● **TO-DO ITEM**
All of the listing, from first line to last, should be output exactly; the pictures stay out.

● **INFORMATION**
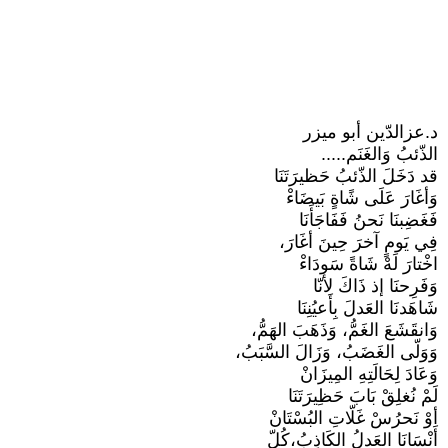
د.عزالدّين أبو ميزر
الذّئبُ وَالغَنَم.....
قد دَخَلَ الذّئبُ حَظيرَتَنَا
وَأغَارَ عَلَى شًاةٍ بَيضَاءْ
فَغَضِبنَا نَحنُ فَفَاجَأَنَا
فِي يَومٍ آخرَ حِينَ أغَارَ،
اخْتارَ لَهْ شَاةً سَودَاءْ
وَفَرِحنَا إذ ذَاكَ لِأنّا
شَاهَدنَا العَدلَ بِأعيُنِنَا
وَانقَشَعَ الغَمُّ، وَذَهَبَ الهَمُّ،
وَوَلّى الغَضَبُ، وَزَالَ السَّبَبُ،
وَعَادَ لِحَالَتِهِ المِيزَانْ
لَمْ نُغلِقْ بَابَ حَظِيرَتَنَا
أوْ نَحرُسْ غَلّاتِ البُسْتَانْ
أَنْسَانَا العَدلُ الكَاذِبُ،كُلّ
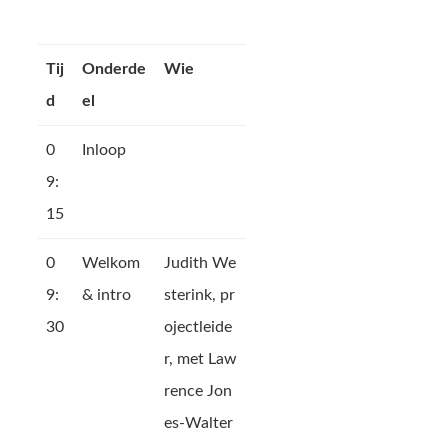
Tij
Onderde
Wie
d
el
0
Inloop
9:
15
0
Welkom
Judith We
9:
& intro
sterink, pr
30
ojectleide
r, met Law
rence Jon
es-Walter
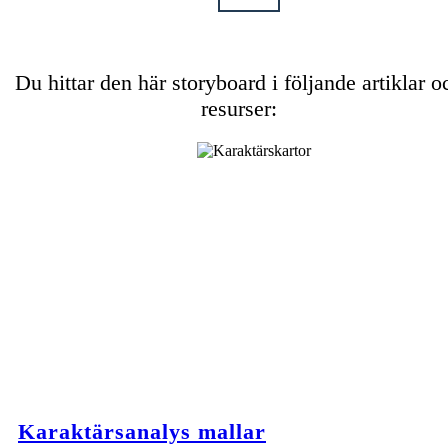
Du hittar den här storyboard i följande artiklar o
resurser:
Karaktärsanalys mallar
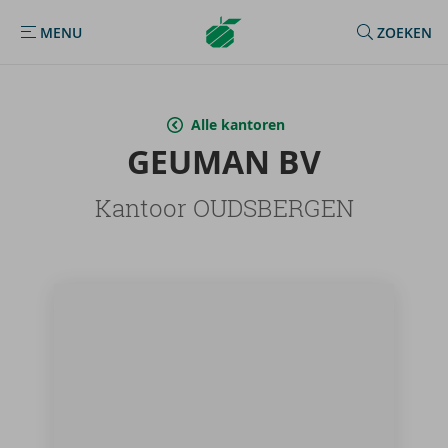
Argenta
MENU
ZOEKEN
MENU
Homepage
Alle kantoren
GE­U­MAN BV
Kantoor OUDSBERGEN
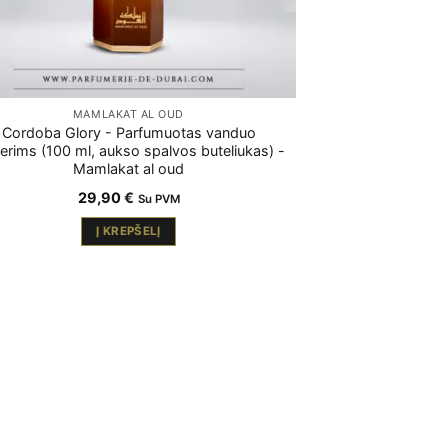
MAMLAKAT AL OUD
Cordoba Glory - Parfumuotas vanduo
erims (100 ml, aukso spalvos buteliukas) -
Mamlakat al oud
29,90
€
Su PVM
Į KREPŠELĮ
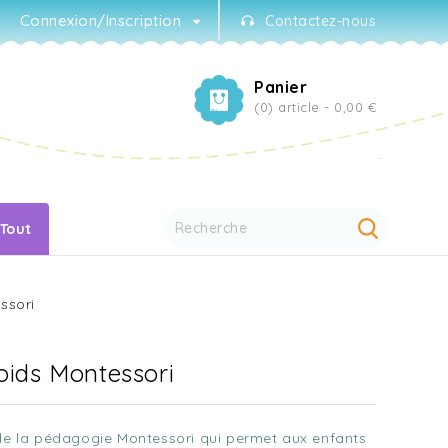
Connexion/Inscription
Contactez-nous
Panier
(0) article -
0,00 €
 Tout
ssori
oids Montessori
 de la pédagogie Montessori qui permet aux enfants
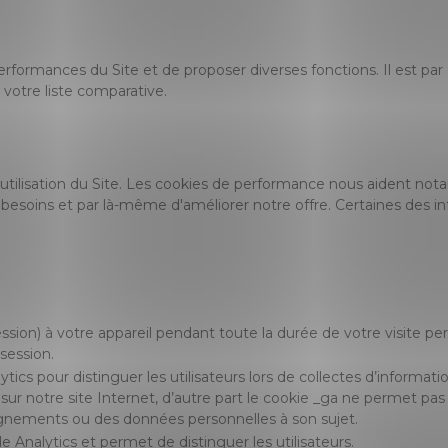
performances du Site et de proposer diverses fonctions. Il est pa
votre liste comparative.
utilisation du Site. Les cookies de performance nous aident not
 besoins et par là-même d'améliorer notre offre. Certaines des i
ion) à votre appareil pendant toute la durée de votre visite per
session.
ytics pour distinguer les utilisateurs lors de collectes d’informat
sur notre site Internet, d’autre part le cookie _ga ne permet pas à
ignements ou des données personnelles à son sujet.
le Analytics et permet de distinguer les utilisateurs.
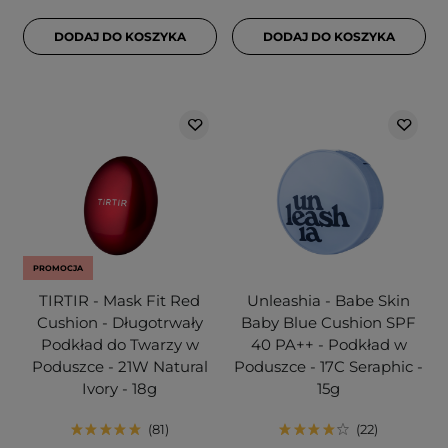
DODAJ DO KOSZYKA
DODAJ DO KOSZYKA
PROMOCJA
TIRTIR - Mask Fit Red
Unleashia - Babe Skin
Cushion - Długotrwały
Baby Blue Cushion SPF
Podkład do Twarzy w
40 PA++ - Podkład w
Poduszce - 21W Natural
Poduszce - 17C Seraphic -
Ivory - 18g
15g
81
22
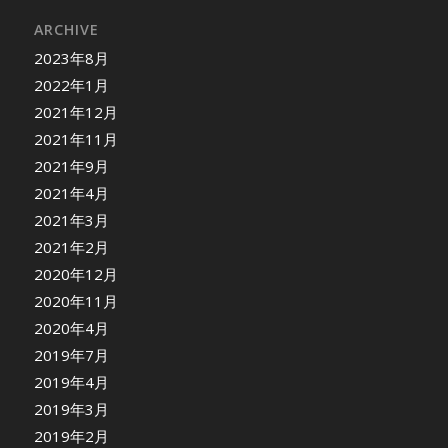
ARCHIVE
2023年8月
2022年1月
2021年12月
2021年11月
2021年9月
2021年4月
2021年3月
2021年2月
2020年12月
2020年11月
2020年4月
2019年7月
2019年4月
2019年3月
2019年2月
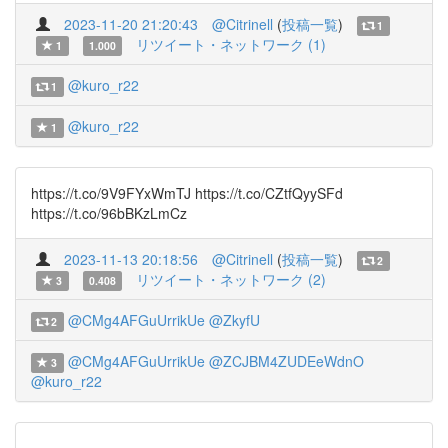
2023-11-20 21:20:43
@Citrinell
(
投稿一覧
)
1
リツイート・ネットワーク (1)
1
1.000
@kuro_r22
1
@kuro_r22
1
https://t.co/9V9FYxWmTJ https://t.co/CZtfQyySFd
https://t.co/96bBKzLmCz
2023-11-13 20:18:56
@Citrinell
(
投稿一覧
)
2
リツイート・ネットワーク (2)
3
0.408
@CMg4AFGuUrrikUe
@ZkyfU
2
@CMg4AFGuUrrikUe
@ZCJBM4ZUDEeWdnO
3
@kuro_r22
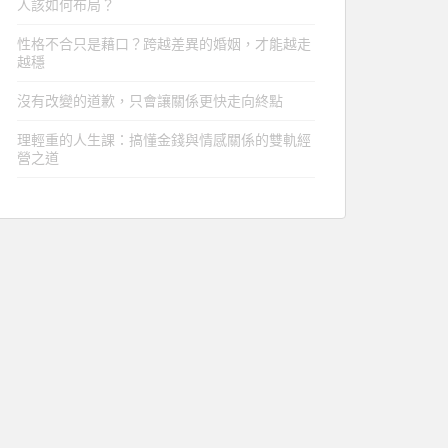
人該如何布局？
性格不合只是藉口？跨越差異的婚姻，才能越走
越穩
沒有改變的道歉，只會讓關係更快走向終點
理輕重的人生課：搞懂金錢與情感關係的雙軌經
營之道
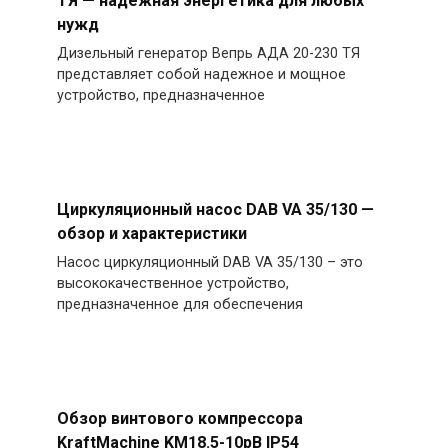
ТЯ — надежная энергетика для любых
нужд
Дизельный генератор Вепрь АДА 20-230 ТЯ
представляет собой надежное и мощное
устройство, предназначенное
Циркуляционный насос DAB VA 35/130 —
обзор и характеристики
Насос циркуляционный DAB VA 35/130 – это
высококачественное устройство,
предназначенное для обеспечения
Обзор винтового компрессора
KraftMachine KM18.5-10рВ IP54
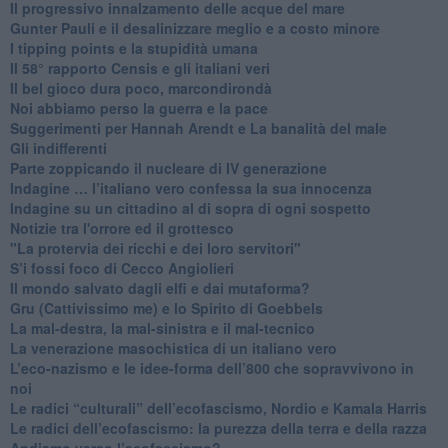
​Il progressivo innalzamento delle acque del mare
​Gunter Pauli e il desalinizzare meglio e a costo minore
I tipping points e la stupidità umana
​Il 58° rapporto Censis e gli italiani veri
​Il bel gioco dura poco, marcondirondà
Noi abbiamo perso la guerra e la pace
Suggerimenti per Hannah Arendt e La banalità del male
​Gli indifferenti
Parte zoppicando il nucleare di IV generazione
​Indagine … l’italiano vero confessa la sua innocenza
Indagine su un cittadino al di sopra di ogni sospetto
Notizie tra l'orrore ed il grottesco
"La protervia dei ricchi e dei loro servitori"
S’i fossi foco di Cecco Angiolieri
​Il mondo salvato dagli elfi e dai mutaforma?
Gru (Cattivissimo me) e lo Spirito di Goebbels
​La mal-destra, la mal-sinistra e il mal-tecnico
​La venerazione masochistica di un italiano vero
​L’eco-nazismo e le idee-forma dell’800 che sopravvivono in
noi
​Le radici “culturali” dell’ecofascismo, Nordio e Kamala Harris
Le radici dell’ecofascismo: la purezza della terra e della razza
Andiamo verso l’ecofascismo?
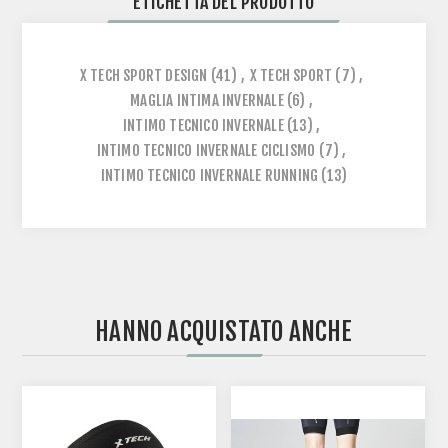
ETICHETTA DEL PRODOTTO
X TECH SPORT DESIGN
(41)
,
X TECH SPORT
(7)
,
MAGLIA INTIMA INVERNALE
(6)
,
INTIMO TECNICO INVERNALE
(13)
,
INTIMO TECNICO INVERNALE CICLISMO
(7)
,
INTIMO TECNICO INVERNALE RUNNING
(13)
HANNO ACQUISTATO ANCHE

● **TASK OUTPUT**
د.عزالدّين أبو ميزر
الذّئبُ وَالغَنَم.....
قد دَخَلَ الذّئبُ حَظيرَتَنَا
وَأغَارَ عَلَى شًاةٍ بَيضَاءْ
فَغَضِبنَا نَحنُ فَفَاجَأَنَا
فِي يَومٍ آخرَ حِينَ أغَارَ،
اخْتارَ لَهْ شَاةً سَودَاءْ
وَفَرِحنَا إذ ذَاكَ لِأنّا
شَاهَدنَا العَدلَ بِأعيُنِنَا
وَانقَشَعَ الغَمُّ، وَذَهَبَ الهَمُّ،
وَوَلّى الغَضَبُ، وَزَالَ السَّبَبُ،
وَعَادَ لِحَالَتِهِ المِيزَانْ
لَمْ نُغلِقْ بَابَ حَظِيرَتَنَا
أوْ نَحرُسْ غَلّاتِ البُسْتَانْ
أَنْسَانَا العَدلُ الكَاذِبُ،كُلّ
Tij
Onderde
Wie
d
el
0
Inloop
9:
15
0
Welkom
Judith We
9:
& intro
sterink, pr
30
ojectleide
r, met Law
rence Jon
es-Walter
Du hittar den här storyboard i följande artiklar o
resurser:
Karaktärsanalys mallar
Argenta
MENU
ZOEKEN
MENU
Homepage
Alle kantoren
GE­U­MAN BV
Kantoor OUDSBERGEN
MAMLAKAT AL OUD
Cordoba Glory - Parfumuotas vanduo
erims (100 ml, aukso spalvos buteliukas) -
Mamlakat al oud
29,90
€
Su PVM
Į KREPŠELĮ
Connexion/Inscription
Contactez-nous
Panier
(0) article -
0,00 €
 Tout
ssori
oids Montessori
 de la pédagogie Montessori qui permet aux enfants
performances du Site et de proposer diverses fonctions. Il est pa
votre liste comparative.
utilisation du Site. Les cookies de performance nous aident not
 besoins et par là-même d'améliorer notre offre. Certaines des i
ion) à votre appareil pendant toute la durée de votre visite per
session.
ytics pour distinguer les utilisateurs lors de collectes d’informat
sur notre site Internet, d’autre part le cookie _ga ne permet pas à
ignements ou des données personnelles à son sujet.
le Analytics et permet de distinguer les utilisateurs.
DODAJ DO KOSZYKA
DODAJ DO KOSZYKA
PROMOCJA
TIRTIR - Mask Fit Red
Unleashia - Babe Skin
Cushion - Długotrwały
Baby Blue Cushion SPF
Podkład do Twarzy w
40 PA++ - Podkład w
Poduszce - 21W Natural
Poduszce - 17C Seraphic -
Ivory - 18g
15g
81
22
ARCHIVE
2023年8月
2022年1月
2021年12月
2021年11月
2021年9月
2021年4月
2021年3月
2021年2月
2020年12月
2020年11月
2020年4月
2019年7月
2019年4月
2019年3月
2019年2月
2023-11-20 21:20:43
@Citrinell
(
投稿一覧
)
1
リツイート・ネットワーク (1)
1
1.000
@kuro_r22
1
@kuro_r22
1
https://t.co/9V9FYxWmTJ https://t.co/CZtfQyySFd
https://t.co/96bBKzLmCz
2023-11-13 20:18:56
@Citrinell
(
投稿一覧
)
2
リツイート・ネットワーク (2)
3
0.408
@CMg4AFGuUrrikUe
@ZkyfU
2
@CMg4AFGuUrrikUe
@ZCJBM4ZUDEeWdnO
3
@kuro_r22
人該如何布局？
性格不合只是藉口？跨越差異的婚姻，才能越走
越穩
沒有改變的道歉，只會讓關係更快走向終點
理輕重的人生課：搞懂金錢與情感關係的雙軌經
營之道
ТЯ — надежная энергетика для любых
нужд
Дизельный генератор Вепрь АДА 20-230 ТЯ
представляет собой надежное и мощное
устройство, предназначенное
Циркуляционный насос DAB VA 35/130 —
обзор и характеристики
Насос циркуляционный DAB VA 35/130 – это
высококачественное устройство,
предназначенное для обеспечения
Обзор винтового компрессора
KraftMachine KM18.5-10рВ IP54
​Il progressivo innalzamento delle acque del mare
​Gunter Pauli e il desalinizzare meglio e a costo minore
I tipping points e la stupidità umana
​Il 58° rapporto Censis e gli italiani veri
​Il bel gioco dura poco, marcondirondà
Noi abbiamo perso la guerra e la pace
Suggerimenti per Hannah Arendt e La banalità del male
​Gli indifferenti
Parte zoppicando il nucleare di IV generazione
​Indagine … l’italiano vero confessa la sua innocenza
Indagine su un cittadino al di sopra di ogni sospetto
Notizie tra l'orrore ed il grottesco
"La protervia dei ricchi e dei loro servitori"
S’i fossi foco di Cecco Angiolieri
​Il mondo salvato dagli elfi e dai mutaforma?
Gru (Cattivissimo me) e lo Spirito di Goebbels
​La mal-destra, la mal-sinistra e il mal-tecnico
​La venerazione masochistica di un italiano vero
​L’eco-nazismo e le idee-forma dell’800 che sopravvivono in
noi
​Le radici “culturali” dell’ecofascismo, Nordio e Kamala Harris
Le radici dell’ecofascismo: la purezza della terra e della razza
Andiamo verso l’ecofascismo?
ETICHETTA DEL PRODOTTO
X TECH SPORT DESIGN
(41)
,
X TECH SPORT
(7)
,
MAGLIA INTIMA INVERNALE
(6)
,
INTIMO TECNICO INVERNALE
(13)
,
INTIMO TECNICO INVERNALE CICLISMO
(7)
,
INTIMO TECNICO INVERNALE RUNNING
(13)
HANNO ACQUISTATO ANCHE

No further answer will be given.